How to read more books
I read a lot of books growing up — a lot. I was a pudgy little home-schooled kid living in a very small town where it was pretty cold most of the time.
But when I got to university, I had so many school-readings that I got out of the habit of fun-reading.
In 2017 I started reading again. All told, I finished 55 books, with an average length of 384 pages. This is how.
1. Make reading as convenient as possible
2. Find people who also like books
3. Spend time alone
4. Pick themes
5. Don’t read books you don’t like just to prove a point
Bonus: My top 10 books for 2017 (+ all the books I read and their reviews)
1. Make reading as convenient as possible.
I am a 2018 woman.
I don’t want to wait in line for brunch.
I don’t want to wait 4 months to read The Disaster Artist.
In 2017 I decided that I could spend as much money I want on books . I know that I could walk down to a beautiful, fantastic public library 870m from my apartment. I love libraries, and I feel a tremendous amount of guilt, but I can never manage to get the hang of the library.
BUT I make my lunch almost every day, so I think it evens out.
The other big efficiency gain was switching from reading mostly physical books to reading e-books (using my Kindle and the Kindle App, in a pinch.) I keep copies of my favourite books as hardcovers, but I didn’t want to be hoofing a 1,200pg Hitler biography on the subway.
Tip: Bookbub is a website that automatically sends out daily $0.99–1.99 ebooks, curated to your tastes.
2. Find people who also like books
I use Goodreads to keep track of my books and write my quick reviews. It’s also how I creep on what other people are reading and steal their ideas about what to read next.
(Special shout-out to some of the readers who have inspired me this year, including Scott Stirrett, Emily Burns, Terra Arnone, Andrew Aulthouse, Omer Aziz and Alex Usher.)
3. Spend more time alone
The number one correlation to how much you will be able to read is the amount of time you spend without other people talking to you.
Here is my theorem:
Books Read = (Time Alone + Convenience of Books)-time spent on the internet.

Data under study.
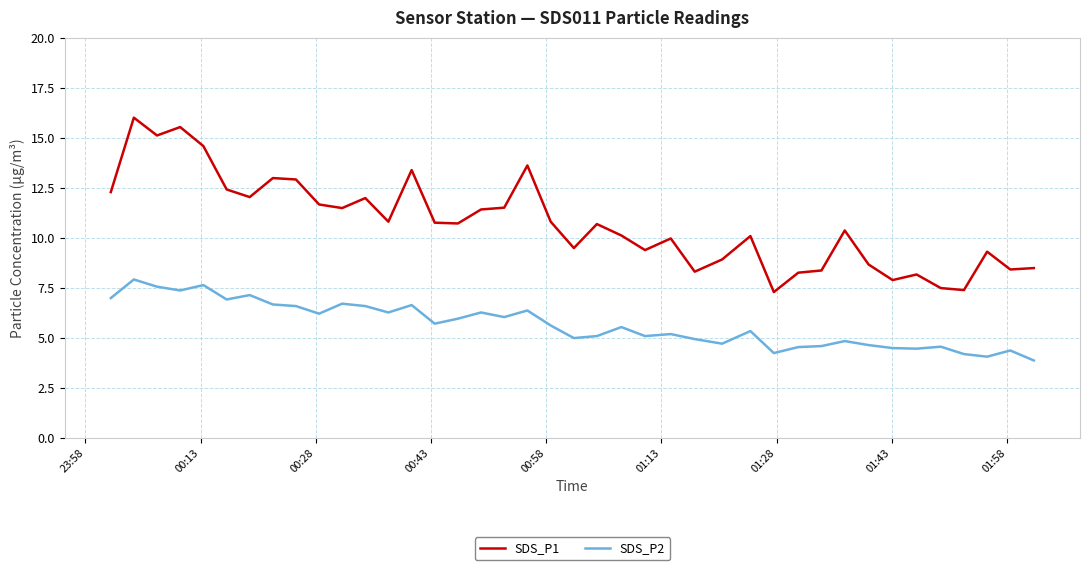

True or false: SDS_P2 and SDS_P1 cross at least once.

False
...
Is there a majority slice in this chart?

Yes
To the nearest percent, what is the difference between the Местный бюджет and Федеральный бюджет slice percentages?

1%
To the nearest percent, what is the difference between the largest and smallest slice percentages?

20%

List of tasks.
• A. In the post on reading more books, how far from the writer's apartment is the public library?
• B. List every reader named in the shout-out in the post on reading more books.
• C. Resume the post on reading more books right after its theorem line.
The listing is separate material from the post on reading more books.

Answers in order.
• A. 870m

• B. Scott Stirrett, Emily Burns, Terra Arnone, Andrew Aulthouse, Omer Aziz, Alex Usher

• C.
Unfortunately, the modern workplace encourages many of us to plop down on on our butts all day long. According to new #science, this is virtually identical to gargling handfuls of cigarettes.
After a hard day of sitting and writing/reading emails, I wasn’t jazzed about the idea of coming home to sit around for another few hours. Thankfully we are living in the future, and physical books can be supplemented by audiobooks.
My Audible pitch:
1. Do you like podcasts?
2. Do you like long-form writing?
Then you’ll love audiobooks. They’re long-form podcasts!
Some people (haters) think audiobooks don’t ‘count’ as reading. These people are silly and I will debate them in the comment section.
Times I listen to audiobooks:
- Between 7:30 and 8:15 am while I clean my apartment
- While I walk to work
- When I’m at the grocery store
- When I’m doing non-cardio workouts at the gym
- As I cook dinner
Being alone is not the same as being lonely, especially if you have a book about how Shackleton had to eat the lining of his boot while marooned in Antarctica.
4. Pick themes
After you finish one book, rather than picking something completely different, pick something somehow adjacent to that book.
The good thing about themes — especially for non-fiction books — is that it gets EASIER to read about a subject over time. You might forget the little scraps of names and identities, but the timelines and major themes will suddenly come into focus. When you pick them up again, you will be able to place them into context that much more easily. I had a couple of themes this year, each comprising 3–4 books.
- Books about heroic dogs
- Books about zombies
- Books about the history of your next vacation spot
- Books by Stephen King
- Books by Indigenous women
My top themes for 2017, in the order I’d recommend reading them:
a. Major figures in Russian history
- History of Russia: From Peter the Great to Gorbachev (Mark D. Steinberg, the Great Courses)
- The Romanovs: 1613:1918, (Simon Sebag Montefiore)
- Stalin: The Court of the Red Tsar (Simon Sebag Montefiore)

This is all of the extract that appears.